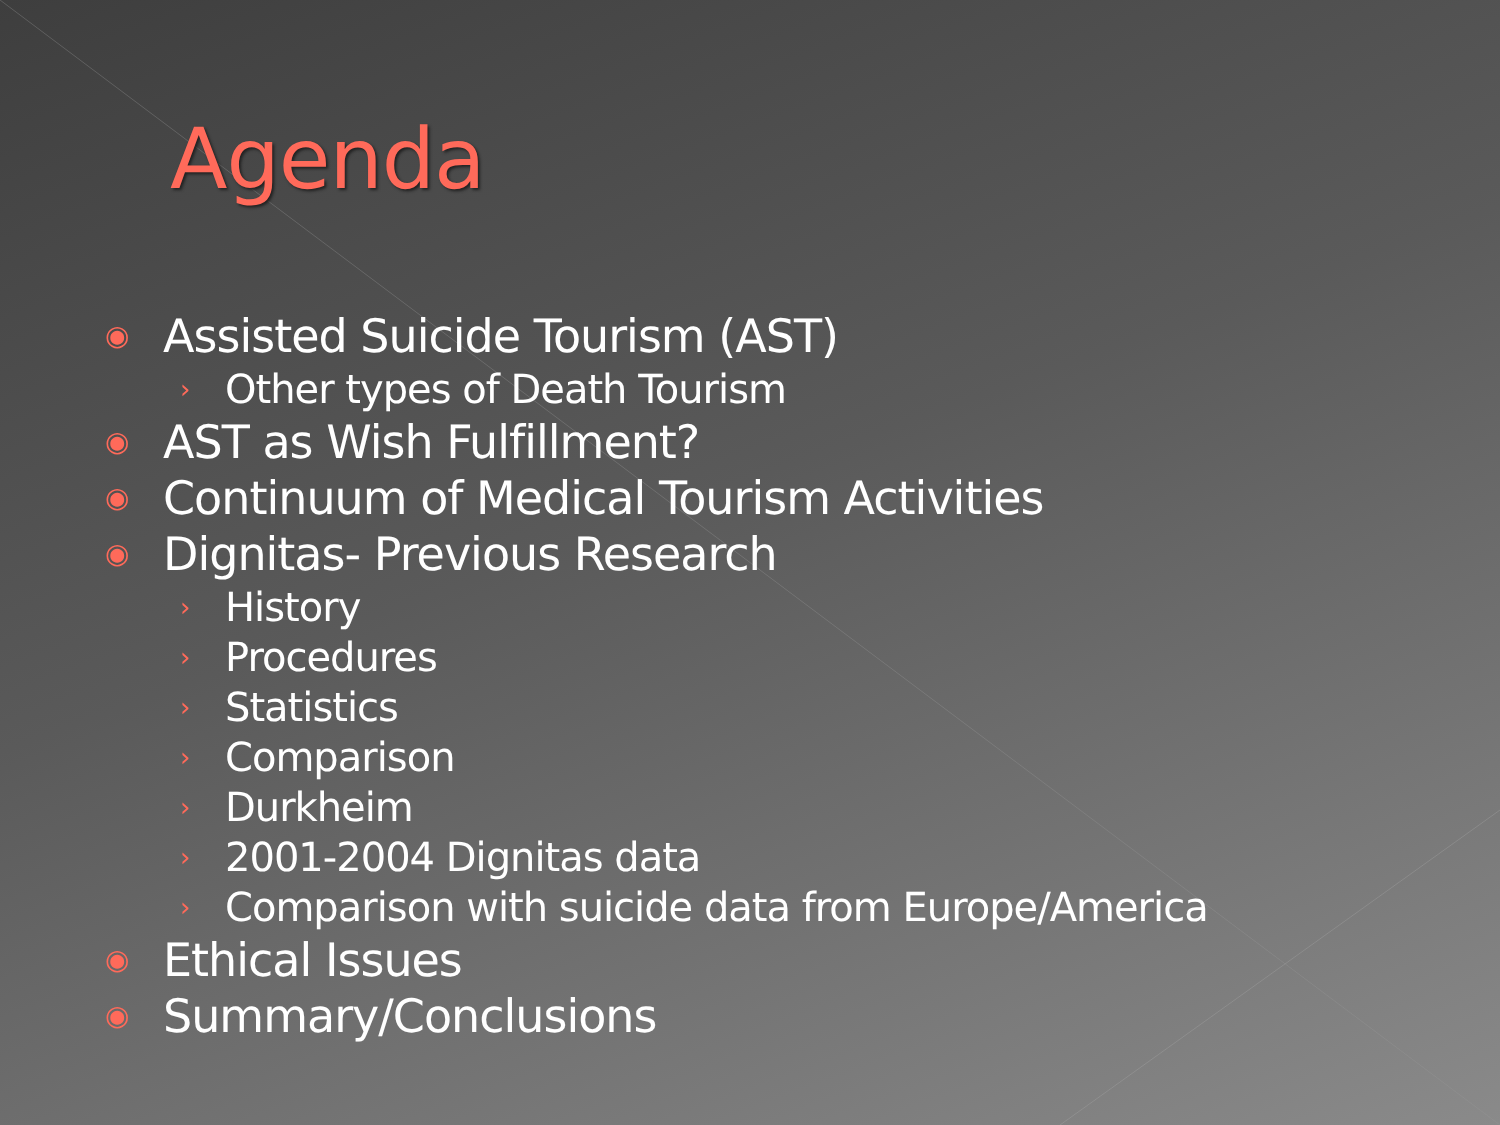Agenda
◉ Assisted Suicide Tourism (AST)
› Other types of Death Tourism
◉ AST as Wish Fulfillment?
◉ Continuum of Medical Tourism Activities
◉ Dignitas- Previous Research
› History
› Procedures
› Statistics
› Comparison
› Durkheim
› 2001-2004 Dignitas data
› Comparison with suicide data from Europe/America
◉ Ethical Issues
◉ Summary/Conclusions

EXERCISE AIM:
From the material above, copy each line that includes the word "data".

WRITTEN RESPONSE:
› 2001-2004 Dignitas data
› Comparison with suicide data from Europe/America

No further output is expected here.